The switch statement IS NOT a constant time branch. The compiler may find short-cuts (using hash buckets, etc), but more complicated cases will generate more complicated MSIL code with some cases branching out earlier than others.

To handle the String case, the compiler will end up (at some point) using a.Equals(b) (and possibly a.GetHashCode() ). I think it would be trival for the compiler to use any object that satisfies these constraints.

As for the need for static case expressions... some of those optimisations (hashing, caching, etc) would not be available if the case expressions weren't deterministic. But we've already seen that sometimes the compiler just picks the simplistic if-else-if-else road anyway...
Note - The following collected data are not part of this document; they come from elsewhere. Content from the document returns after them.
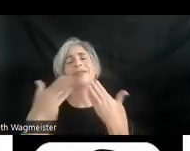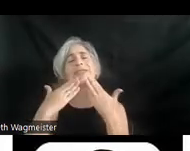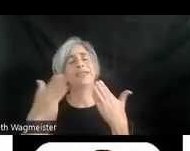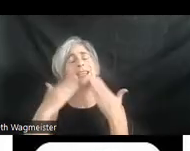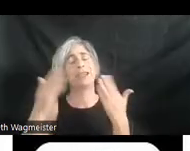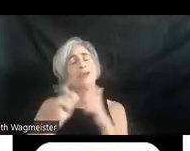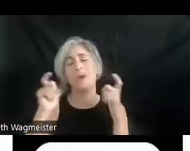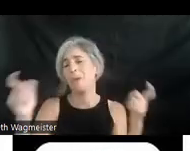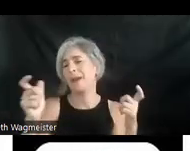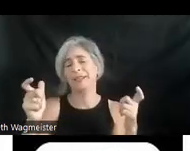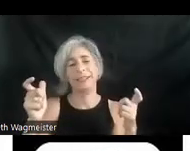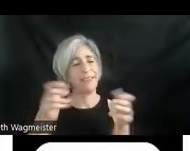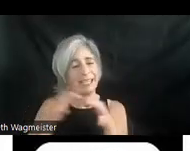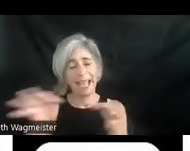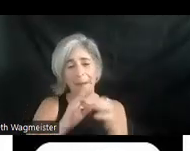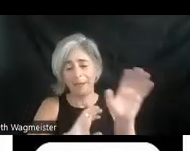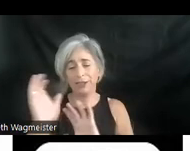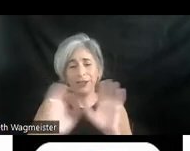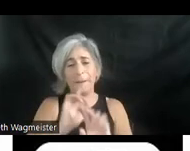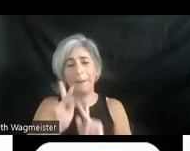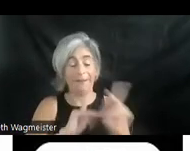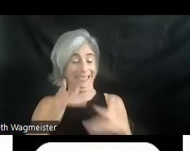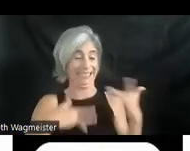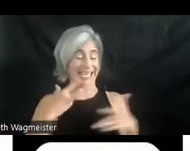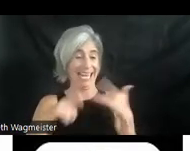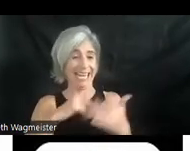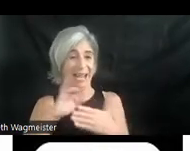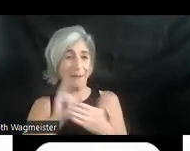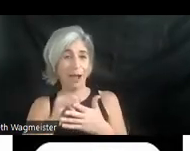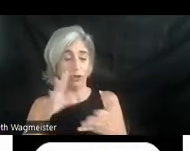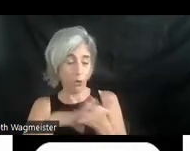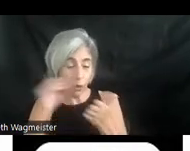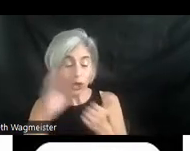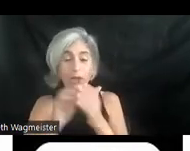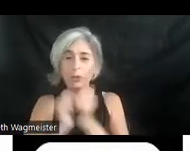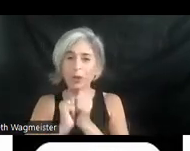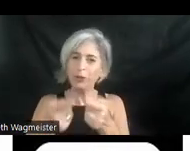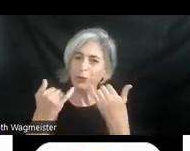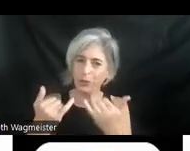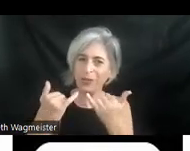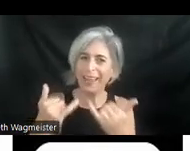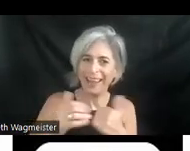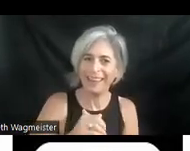comments in chat. People are really excited about having the opportunity to learn with you today. >> JOEL SNYDER: Thanks so much.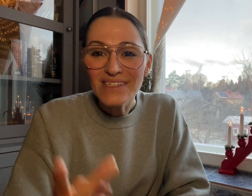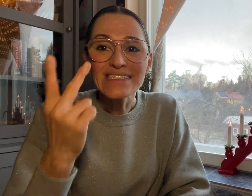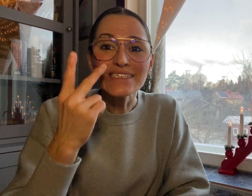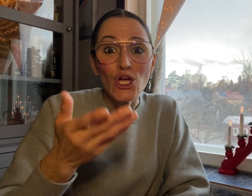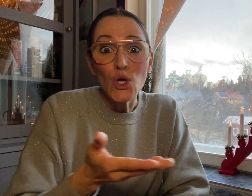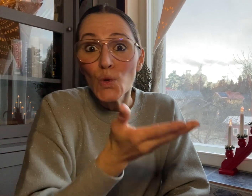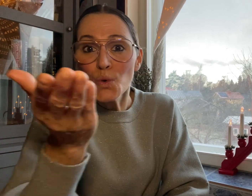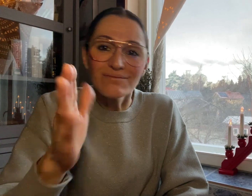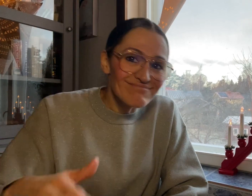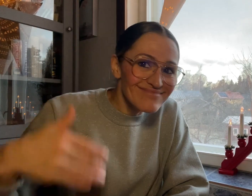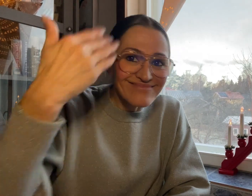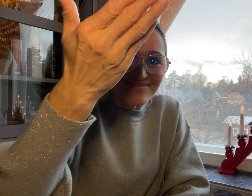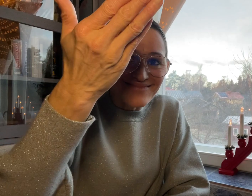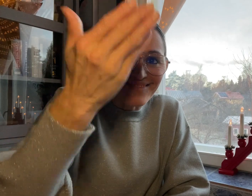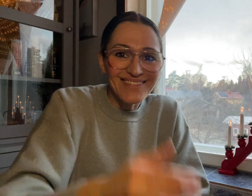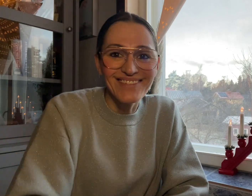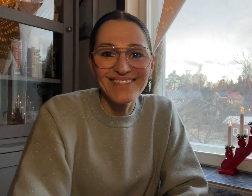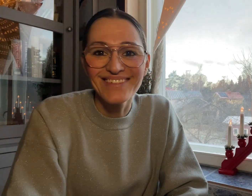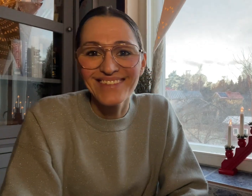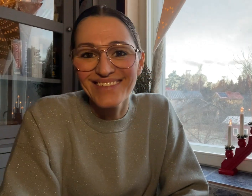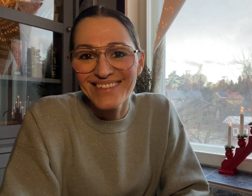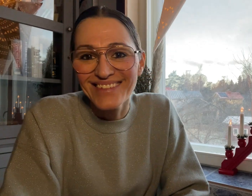See you next time!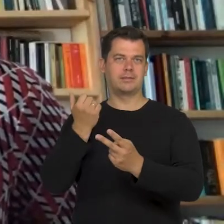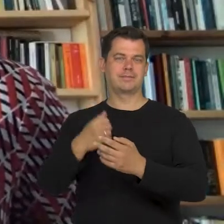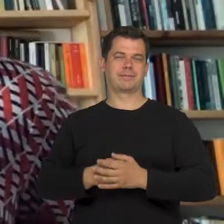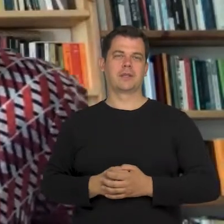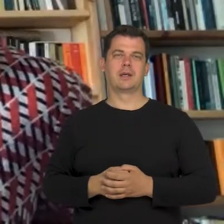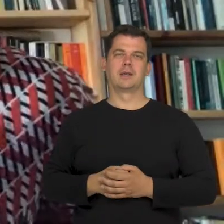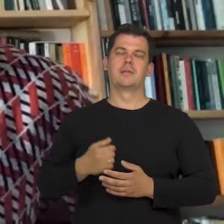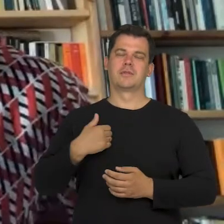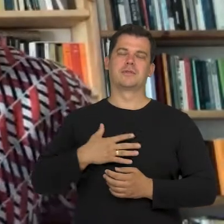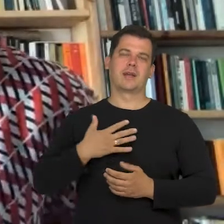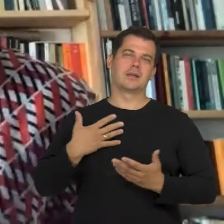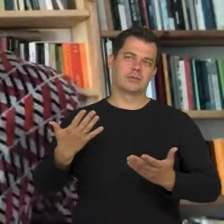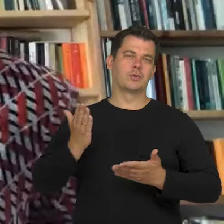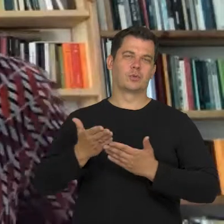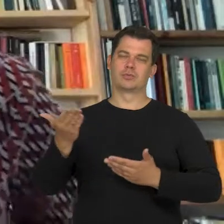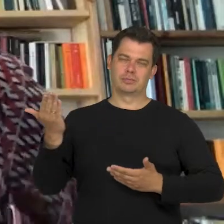It's about time for this to stop being like that.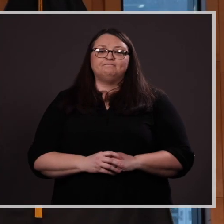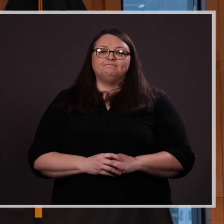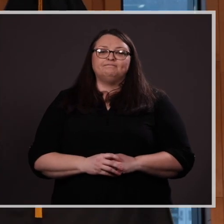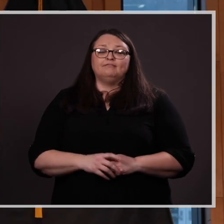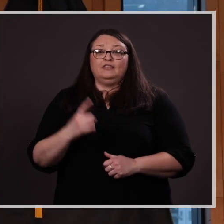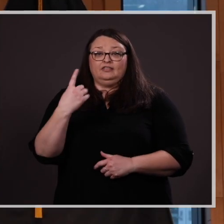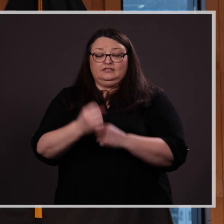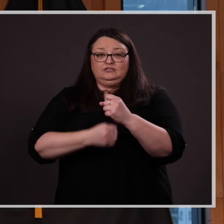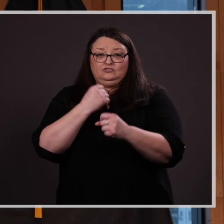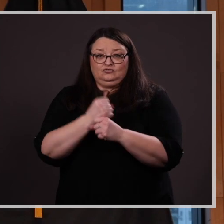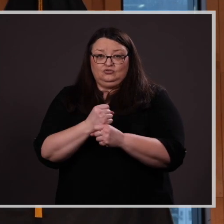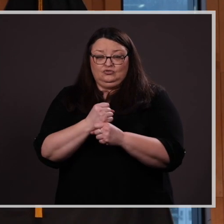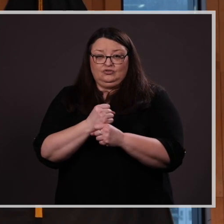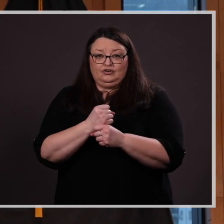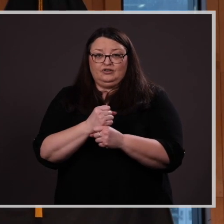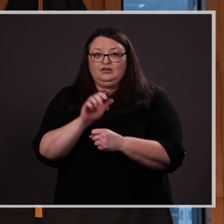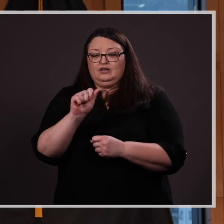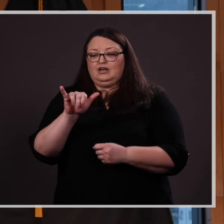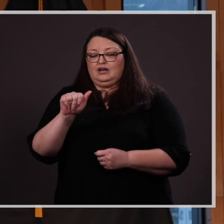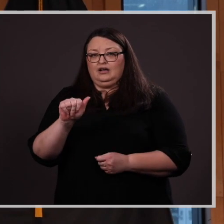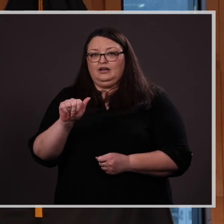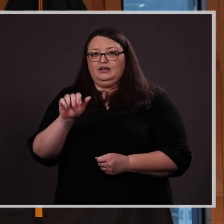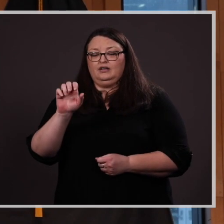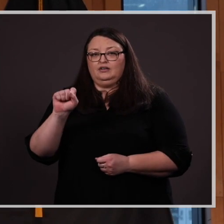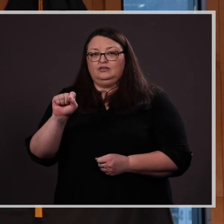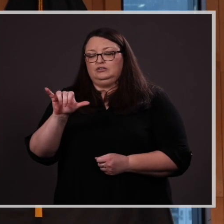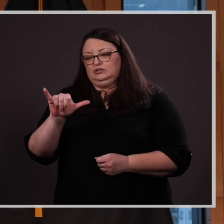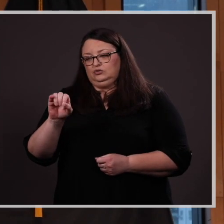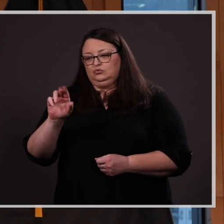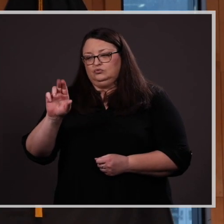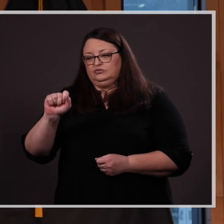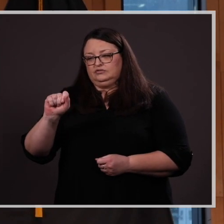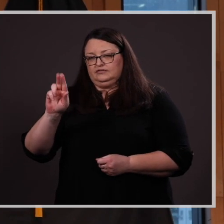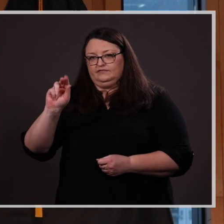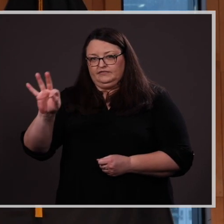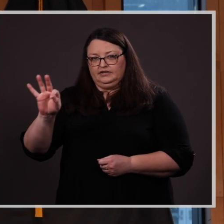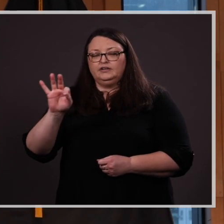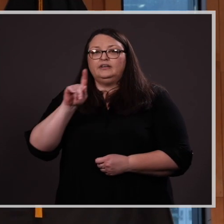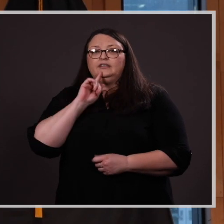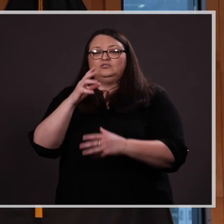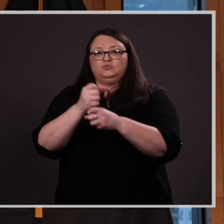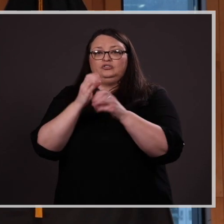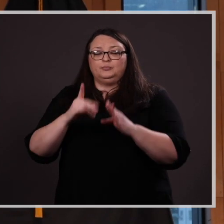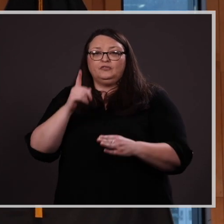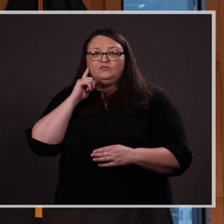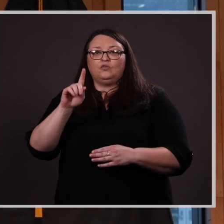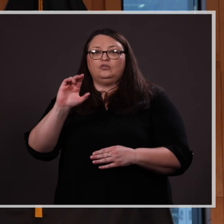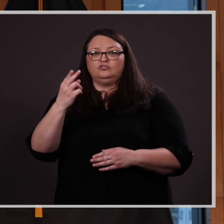This year, Aya Ziyad Yousuf is the recipient of the Chancellor’s Award for Excellence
Edit: lomaxx - Your understanding of the "typeof" operator is not correct. The "typeof" operator is used to obtain the System.Type object for a type (nothing to do with its supertypes or interfaces). Checking run-time compatibility of an object with a given type is the "is" operator's job. The use of "typeof" here to express an object is irrelevant.


Microsoft finally heard you!

Now with C# 7 you can:

switch(shape)
{
case Circle c:
    WriteLine($"circle with radius {c.Radius}");
    break;
case Rectangle s when (s.Length == s.Height):
    WriteLine($"{s.Length} x {s.Height} square");
    break;
case Rectangle r:
    WriteLine($"{r.Length} x {r.Height} rectangle");
    break;
default:
    WriteLine("<unknown shape>");
    break;
case null:
    throw new ArgumentNullException(nameof(shape));
}